Understanding the underlying gender issues to improve health outcomes
Due to our efforts to support the facility to improve follow up with persons living with HIV, we had the pleasure of meeting Sarah and Peter. We also met with her father-in-law ‘Joseph,’ who heads a household of more than 15 members all living in the same courtyard. We were first introduced to Sarah because of her lack of adherence to ART; however, due to WI-HER’s approach to understanding gender and social cultural issues, we understood the deep-rooted reasons for not adhering to treatment. We held a three-phased meeting within the courtyard first involving Sarah, then Sarah and Peter, and lastly Sarah, Peter, and Joseph. Through these meetings, we identified the history of violence in the survivor’s life, which further caused a chain of reactions that negatively impacted Sarah and her partner’s health.

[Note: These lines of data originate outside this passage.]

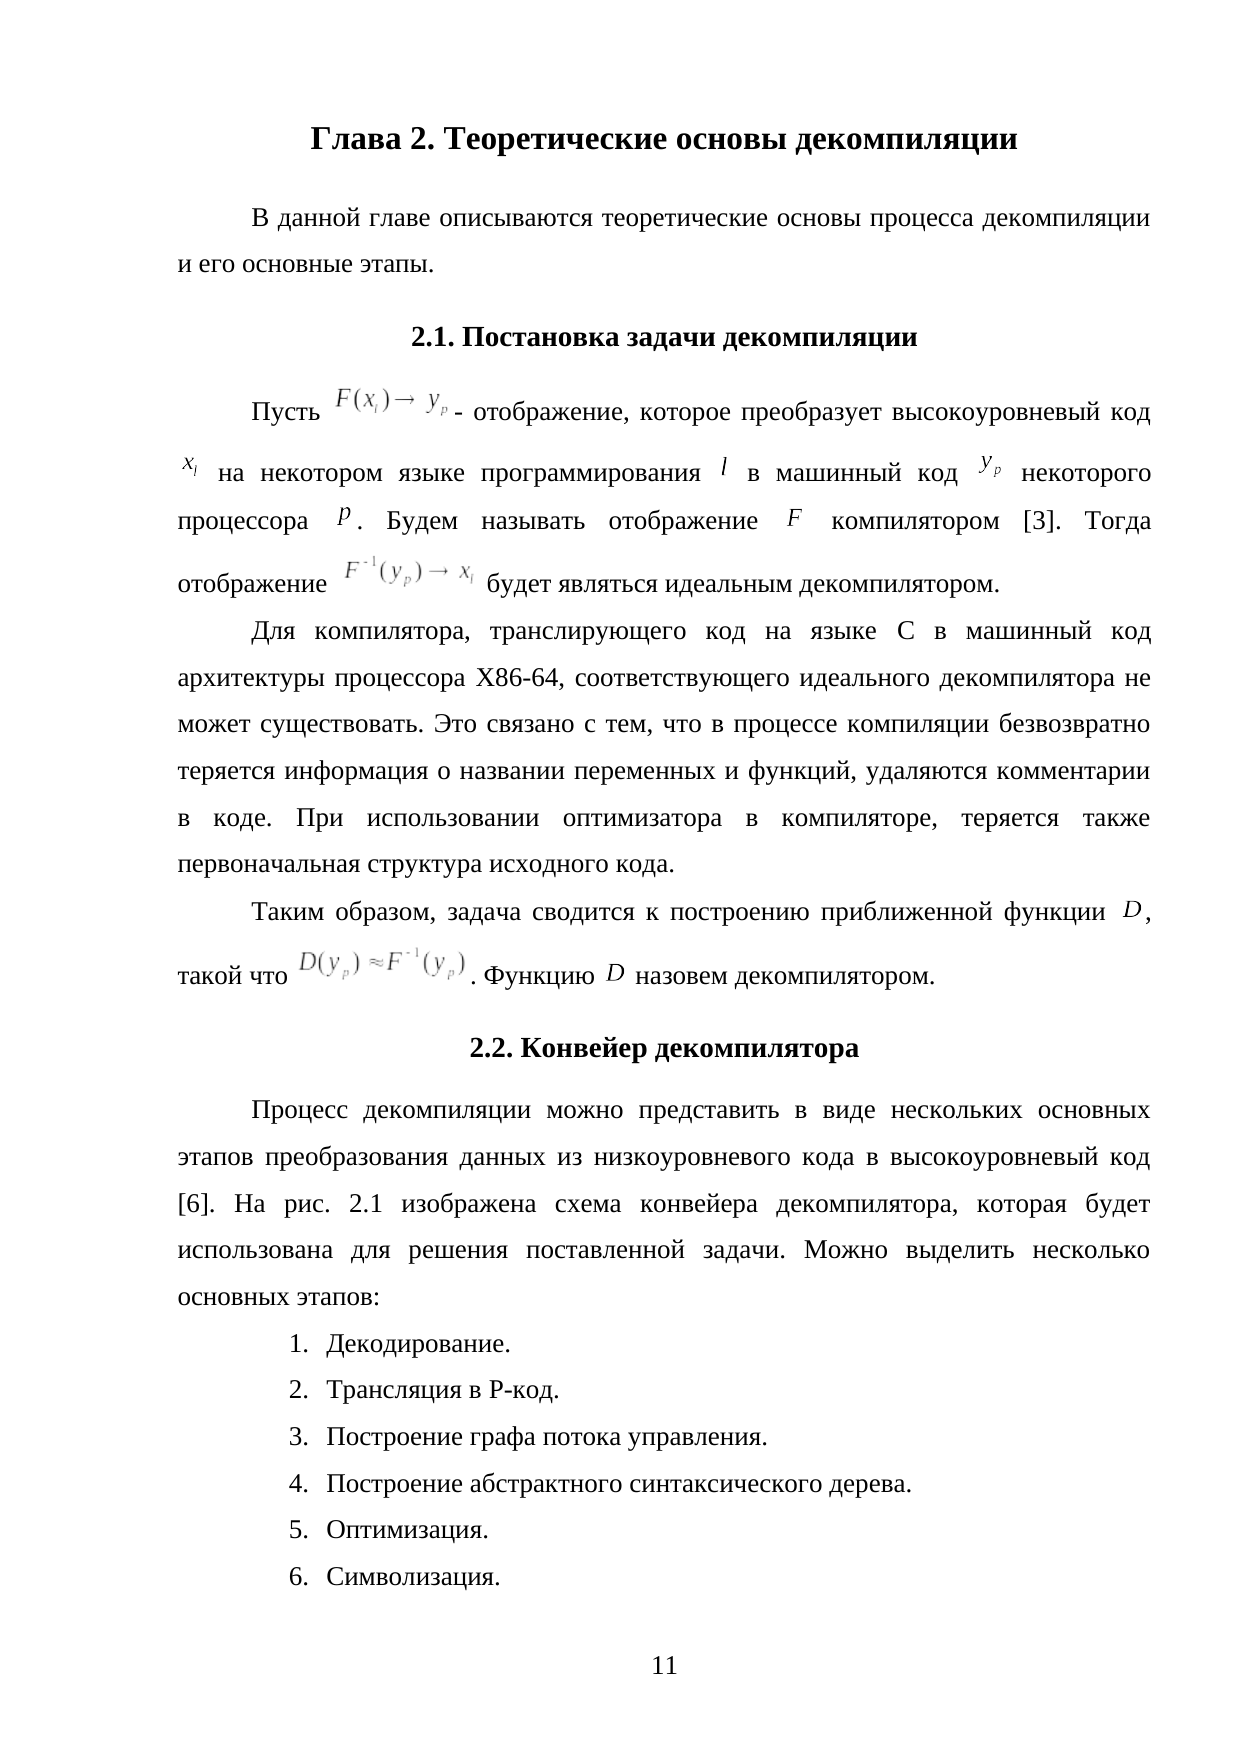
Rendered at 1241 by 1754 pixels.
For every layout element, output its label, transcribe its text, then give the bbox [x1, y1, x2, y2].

list Символизация. [288, 1560, 1152, 1591]
text Процесс декомпиляции можно представить в виде нескольких основных этапов преобразования данных из низкоуровневого кода в высокоуровневый код [6]. На рис. 2.1 изображена схема конвейера декомпилятора, которая будет использована для решения поставленной задачи. Можно выделить несколько основных этапов: [177, 1093, 1152, 1311]
list Построение графа потока управления. [288, 1420, 1152, 1451]
subtitle Постановка задачи декомпиляции [177, 319, 1152, 352]
text В данной главе описываются теоретические основы процесса декомпиляции и его основные этапы. [177, 201, 1152, 278]
list Оптимизация. [288, 1513, 1152, 1544]
list Декодирование. [288, 1327, 1152, 1358]
list Трансляция в P-код. [288, 1373, 1152, 1404]
text Пусть - отображение, которое преобразует высокоуровневый код на некотором языке программирования в машинный код некоторого процессора . Будем называть отображение компилятором [3]. Тогда отображение будет являться идеальным декомпилятором. [177, 382, 1152, 598]
subtitle Теоретические основы декомпиляции [177, 118, 1152, 156]
subtitle Конвейер декомпилятора [177, 1031, 1152, 1064]
text Таким образом, задача сводится к построению приближенной функции , такой что . Функцию назовем декомпилятором. [177, 894, 1152, 990]
text Для компилятора, транслирующего код на языке C в машинный код архитектуры процессора X86-64, соответствующего идеального декомпилятора не может существовать. Это связано с тем, что в процессе компиляции безвозвратно теряется информация о названии переменных и функций, удаляются комментарии в коде. При использовании оптимизатора в компиляторе, теряется также первоначальная структура исходного кода. [177, 614, 1152, 878]
list Построение абстрактного синтаксического дерева. [288, 1467, 1152, 1498]
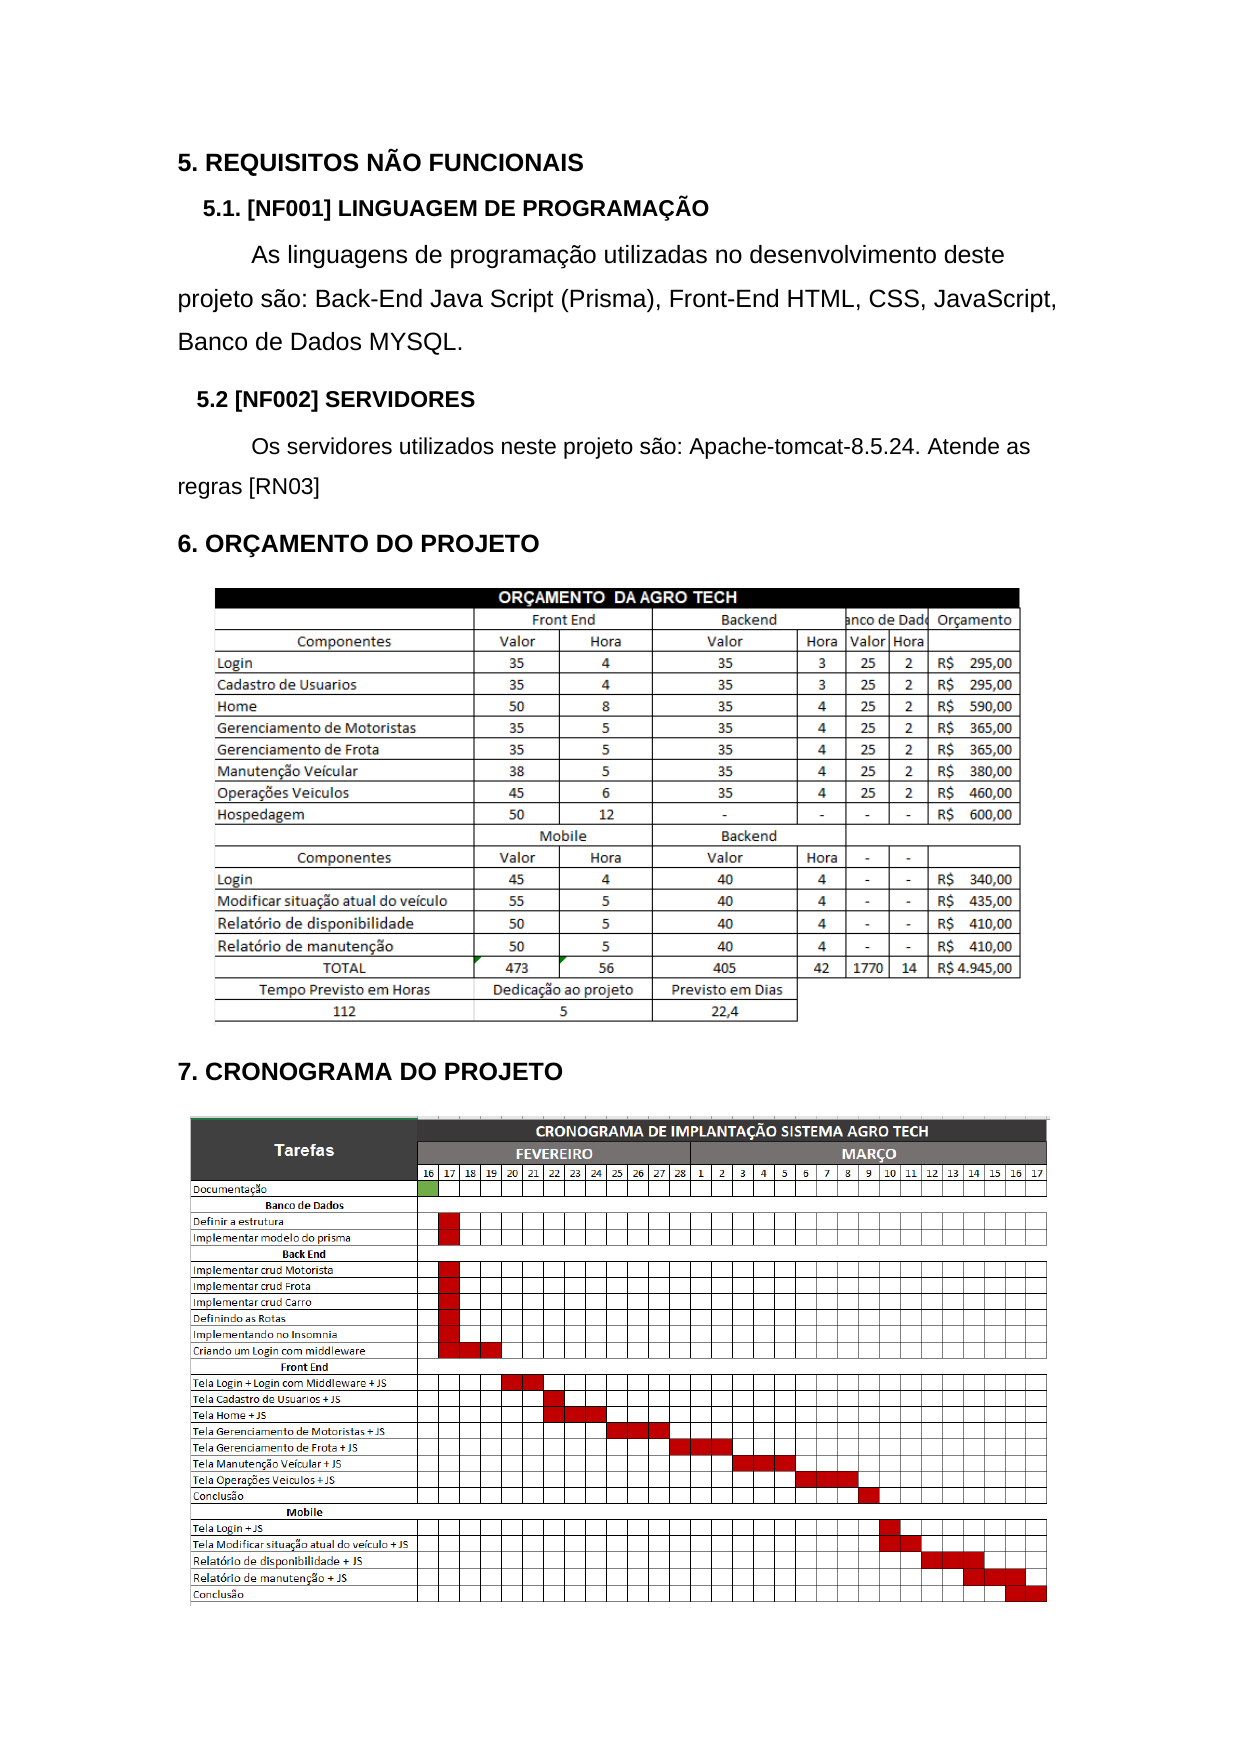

WI-HER provided support to the facility to hold a short session of adherence counseling and education on HIV counseling and testing (HCT) with Sarah, Peter, and Joseph. The next strategy was to secure an HIV test for Peter and encourage Sarah to return to care. The impromptu counseling and education resulted in a plan that included a visit to the facility the following day for a pregnancy test for Sarah and HIV test for Peter, immediate resumption of treatment by Sarah, and condom use at the next sexual activity. Fortunately, Peter expressed a willingness to support Sarah through those challenging times. Joseph also expressed a willingness to support Peter and Sarah in order to achieve the action plan and monitor adherence.
Furthermore, Sarah’s mother was linked to a health provider for psycho-social support and GBV counseling. A linkage facilitator, who is an influential community member, was asked to follow up with Sarah’s step father, the perpetrator of GBV, and encourage him to go to the facility for an appointment aimed at providing couples counseling for GBV and clinical assessment.
The aftermath
After a month, a follow-up visit on the action plan found a more positive account. Sarah had resumed treatment and taken a pregnancy test, which turned out negative. Peter had tested negative and initiated on Pre-exposure Prophylaxis (PrEP), and the discordant couple was given adherence counseling. Peter and Sarah have since visited the facility together for each appointment and are adhering to treatment.
Although this experience came with its fair share of frustrations, it offers a successful end by bringing a lost client back to care. But that was not all we achieved.
We visited 13 other non-suppressed clients and determined various gender issues impacting their health decisions. We set up a team at the facility comprised of influencers in the community to support these individuals. It included health workers, youth, religious and cultural leaders, peers, the chairperson of the community/client-led ART delivery group, and a retired teacher. We co-designed activities with the team, such as following up with individual clients and sensitizing the community.
By leveraging the existing, trusted community structures; identifying gender issues; and designing targeted interventions to overcome these gender issues, we have supported half (50%) of the clients to achieve a suppressed viral load, while their appointment keeping improved from as low as 20% to 95% in two months and an adherence score of over 95%.
[1] To protect confidentiality, names have been changed throughout.